Posteriormente, las peleas internas y su incapacidad para liderar el discurso antigubernamental y anticientífico en tiempos de pandemia, como sí hicieron otros partidos de la derecha radical en el mundo, provocaron un freno en su crecimiento y lo ubicaron en torno al 10% de intención de voto. Una suerte de estancamiento en el que fueron ganando aún más espacio sus sectores más radicalizados, pese a perder cierto protagonismo en el debate público.

La tercera fase de AfD devuelve ese protagonismo a los ultraderechistas. No solo se caracteriza por una agudización de su rol de oposición fundamental, sino que está marcada por las consecuencias negativas en Alemania de la invasión a Ucrania, la crisis energética, su impacto inflacionario y la falta de perspectivas claras para su finalización generan un clima de incertidumbre ideal para que los ultraderechistas puedan sembrar el miedo.

En efecto, uno de los conceptos de los que se apropiaron casi en soledad, Sahra Wagenkneckt de la izquierda postcomunista, se acerca bastante a esa idea de la “paz”. Mientras el resto de los partidos discuten sobre el envío de armamento a Ucrania con el objetivo de proteger los valores democráticos e impedir un crecimiento del poder del Gobierno de Vladimir Putin, AfD exige el fin del conflicto a como dé lugar. Lo que no explican son las consecuencias negativas de un derrumbe total de Ucrania y la amenaza que esto representa para la Unión Europea (UE) desde todo punto de vista.

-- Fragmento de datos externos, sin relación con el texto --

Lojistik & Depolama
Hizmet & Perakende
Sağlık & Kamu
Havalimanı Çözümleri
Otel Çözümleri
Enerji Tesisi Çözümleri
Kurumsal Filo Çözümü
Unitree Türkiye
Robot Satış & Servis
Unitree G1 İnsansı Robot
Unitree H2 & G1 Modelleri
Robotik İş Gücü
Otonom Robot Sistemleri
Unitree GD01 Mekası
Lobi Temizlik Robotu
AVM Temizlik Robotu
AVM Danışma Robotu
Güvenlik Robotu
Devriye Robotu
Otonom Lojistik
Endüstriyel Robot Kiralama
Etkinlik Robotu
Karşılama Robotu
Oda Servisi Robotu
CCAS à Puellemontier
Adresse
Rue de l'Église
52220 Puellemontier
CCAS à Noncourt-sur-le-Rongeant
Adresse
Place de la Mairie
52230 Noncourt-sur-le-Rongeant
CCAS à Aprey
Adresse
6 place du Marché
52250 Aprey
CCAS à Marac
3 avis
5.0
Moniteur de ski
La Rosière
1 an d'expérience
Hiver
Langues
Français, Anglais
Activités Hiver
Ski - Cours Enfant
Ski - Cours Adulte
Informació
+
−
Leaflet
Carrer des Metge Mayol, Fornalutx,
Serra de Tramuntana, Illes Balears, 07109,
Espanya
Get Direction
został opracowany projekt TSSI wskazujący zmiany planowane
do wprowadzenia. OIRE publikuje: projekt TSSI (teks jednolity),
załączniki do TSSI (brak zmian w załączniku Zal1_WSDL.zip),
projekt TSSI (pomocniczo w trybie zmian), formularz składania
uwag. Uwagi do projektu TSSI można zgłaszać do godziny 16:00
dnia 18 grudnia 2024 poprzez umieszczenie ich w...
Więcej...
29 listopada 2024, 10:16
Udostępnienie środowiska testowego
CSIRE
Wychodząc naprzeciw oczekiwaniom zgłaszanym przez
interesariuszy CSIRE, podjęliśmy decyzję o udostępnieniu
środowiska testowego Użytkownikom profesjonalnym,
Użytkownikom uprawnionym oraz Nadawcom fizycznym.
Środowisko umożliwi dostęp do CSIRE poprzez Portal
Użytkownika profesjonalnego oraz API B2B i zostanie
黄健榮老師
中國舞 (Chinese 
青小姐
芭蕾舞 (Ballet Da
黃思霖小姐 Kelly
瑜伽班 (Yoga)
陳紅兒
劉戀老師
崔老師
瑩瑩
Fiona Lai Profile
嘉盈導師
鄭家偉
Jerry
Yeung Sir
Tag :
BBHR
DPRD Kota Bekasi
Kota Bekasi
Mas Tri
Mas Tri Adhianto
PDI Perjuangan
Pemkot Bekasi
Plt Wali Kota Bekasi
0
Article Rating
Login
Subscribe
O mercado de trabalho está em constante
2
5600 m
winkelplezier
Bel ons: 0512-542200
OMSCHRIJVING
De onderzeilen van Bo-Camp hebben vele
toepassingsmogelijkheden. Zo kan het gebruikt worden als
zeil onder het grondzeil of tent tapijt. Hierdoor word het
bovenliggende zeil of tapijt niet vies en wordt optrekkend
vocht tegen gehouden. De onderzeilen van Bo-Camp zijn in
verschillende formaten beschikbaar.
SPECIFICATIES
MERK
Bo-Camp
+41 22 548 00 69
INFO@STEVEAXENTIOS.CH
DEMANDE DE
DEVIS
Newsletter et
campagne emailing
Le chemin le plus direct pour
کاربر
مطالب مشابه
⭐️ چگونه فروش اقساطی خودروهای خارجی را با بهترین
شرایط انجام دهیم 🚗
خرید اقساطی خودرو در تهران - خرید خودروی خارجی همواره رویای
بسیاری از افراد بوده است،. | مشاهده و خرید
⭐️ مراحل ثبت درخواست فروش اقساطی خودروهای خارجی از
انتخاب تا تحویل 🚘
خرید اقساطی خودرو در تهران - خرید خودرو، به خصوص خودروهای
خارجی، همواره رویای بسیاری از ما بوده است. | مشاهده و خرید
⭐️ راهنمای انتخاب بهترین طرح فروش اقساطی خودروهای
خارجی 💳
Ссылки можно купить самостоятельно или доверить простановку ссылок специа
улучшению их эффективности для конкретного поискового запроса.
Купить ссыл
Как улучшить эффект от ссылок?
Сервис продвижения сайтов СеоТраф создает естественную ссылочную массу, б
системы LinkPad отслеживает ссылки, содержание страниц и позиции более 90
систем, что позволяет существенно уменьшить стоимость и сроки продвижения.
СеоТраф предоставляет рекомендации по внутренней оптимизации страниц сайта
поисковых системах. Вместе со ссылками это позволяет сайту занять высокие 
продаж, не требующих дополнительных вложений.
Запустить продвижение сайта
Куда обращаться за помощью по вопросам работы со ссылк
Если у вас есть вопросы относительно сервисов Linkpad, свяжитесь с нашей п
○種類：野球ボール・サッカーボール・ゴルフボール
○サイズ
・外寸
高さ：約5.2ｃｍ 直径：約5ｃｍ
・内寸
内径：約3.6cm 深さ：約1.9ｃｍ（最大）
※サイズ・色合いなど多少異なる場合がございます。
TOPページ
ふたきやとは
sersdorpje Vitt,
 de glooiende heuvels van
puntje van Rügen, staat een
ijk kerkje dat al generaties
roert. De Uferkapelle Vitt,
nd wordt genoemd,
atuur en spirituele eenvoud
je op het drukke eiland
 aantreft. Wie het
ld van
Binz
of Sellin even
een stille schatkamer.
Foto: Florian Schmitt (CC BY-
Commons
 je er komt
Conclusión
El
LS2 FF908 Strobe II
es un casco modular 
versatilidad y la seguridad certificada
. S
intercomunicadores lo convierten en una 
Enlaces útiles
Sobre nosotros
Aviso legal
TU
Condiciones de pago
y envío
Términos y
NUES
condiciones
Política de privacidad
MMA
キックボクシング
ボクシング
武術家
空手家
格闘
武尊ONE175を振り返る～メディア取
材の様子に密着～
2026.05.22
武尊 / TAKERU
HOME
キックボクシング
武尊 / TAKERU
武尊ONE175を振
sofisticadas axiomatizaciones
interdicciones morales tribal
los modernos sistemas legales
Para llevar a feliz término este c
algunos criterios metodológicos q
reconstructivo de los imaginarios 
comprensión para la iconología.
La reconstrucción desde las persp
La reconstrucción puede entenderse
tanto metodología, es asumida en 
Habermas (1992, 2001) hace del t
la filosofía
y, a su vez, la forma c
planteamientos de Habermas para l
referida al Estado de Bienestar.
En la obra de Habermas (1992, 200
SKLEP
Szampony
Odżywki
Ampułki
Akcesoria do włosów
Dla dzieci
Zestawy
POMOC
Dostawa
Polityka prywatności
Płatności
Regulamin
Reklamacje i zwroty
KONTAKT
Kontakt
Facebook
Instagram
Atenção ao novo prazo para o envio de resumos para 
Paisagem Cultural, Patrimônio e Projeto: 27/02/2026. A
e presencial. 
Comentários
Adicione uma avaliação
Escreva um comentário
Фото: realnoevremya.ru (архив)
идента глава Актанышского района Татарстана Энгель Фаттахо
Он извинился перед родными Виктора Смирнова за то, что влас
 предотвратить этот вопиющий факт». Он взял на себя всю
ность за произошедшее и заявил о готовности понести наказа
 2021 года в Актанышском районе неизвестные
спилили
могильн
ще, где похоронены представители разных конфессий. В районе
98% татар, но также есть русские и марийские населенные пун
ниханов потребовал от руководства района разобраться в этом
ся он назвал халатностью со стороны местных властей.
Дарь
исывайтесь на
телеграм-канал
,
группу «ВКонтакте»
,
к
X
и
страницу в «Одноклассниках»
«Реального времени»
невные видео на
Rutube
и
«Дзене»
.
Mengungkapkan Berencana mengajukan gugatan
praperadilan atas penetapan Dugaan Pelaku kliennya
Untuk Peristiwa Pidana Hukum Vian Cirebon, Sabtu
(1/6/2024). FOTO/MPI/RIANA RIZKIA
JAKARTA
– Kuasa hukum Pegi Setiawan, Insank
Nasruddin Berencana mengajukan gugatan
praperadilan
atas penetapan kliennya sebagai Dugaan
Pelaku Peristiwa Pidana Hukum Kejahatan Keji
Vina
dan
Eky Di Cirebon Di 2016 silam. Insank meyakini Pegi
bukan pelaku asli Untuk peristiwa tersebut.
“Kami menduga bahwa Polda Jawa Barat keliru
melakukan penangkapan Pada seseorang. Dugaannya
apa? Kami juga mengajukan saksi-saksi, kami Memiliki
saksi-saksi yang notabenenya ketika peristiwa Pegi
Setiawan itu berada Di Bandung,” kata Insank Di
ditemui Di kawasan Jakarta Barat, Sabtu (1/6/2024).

El desafío de los partidos políticos

El escenario representa un problema para los partidos políticos alemanes. Los que están en el Gobierno (socialdemócratas, verdes y liberales) deben seguir haciéndose cargo de los efectos de sus decisiones en un contexto económico, social y político negativo.

Sus discusiones internas son vistas como fuertes signos de inestabilidad y con ellas se alimentan el miedo a la inflación, a la recesión y, sobre todo, a perder cierto nivel de vida, sea del sector que sea.

En ese contexto, lo natural sería una oposición que vaya delineando su alternativa y proyecto político para competir por reemplazar a la actual coalición. Sin embargo, ese perfil no está tan claro. Y las críticas vienen desde el interior.

Daniel Günther, ministro-presidente de Schleswig-Holstein, estado federado en el norte del país, y reconocida figura de la Unión Demócrata Cristiana (CDU) manifestó en los últimos días la necesidad de ofrecer un discurso de centro que no se pierda en “escandalizarse cuestiones secundarias”.

Y luego agregó una frase fundamental: “actualmente no estamos logrando transmitirle a la gente qué haríamos de forma distinta”. Esta frase de Günther refleja una necesidad, no solo de su partido, sino de todo el espectro político democrático. Se trata de dar cuenta de la existencia de proyectos en competencia que puedan brindar soluciones concretas y no narrativas antidemocráticas y reduccionistas.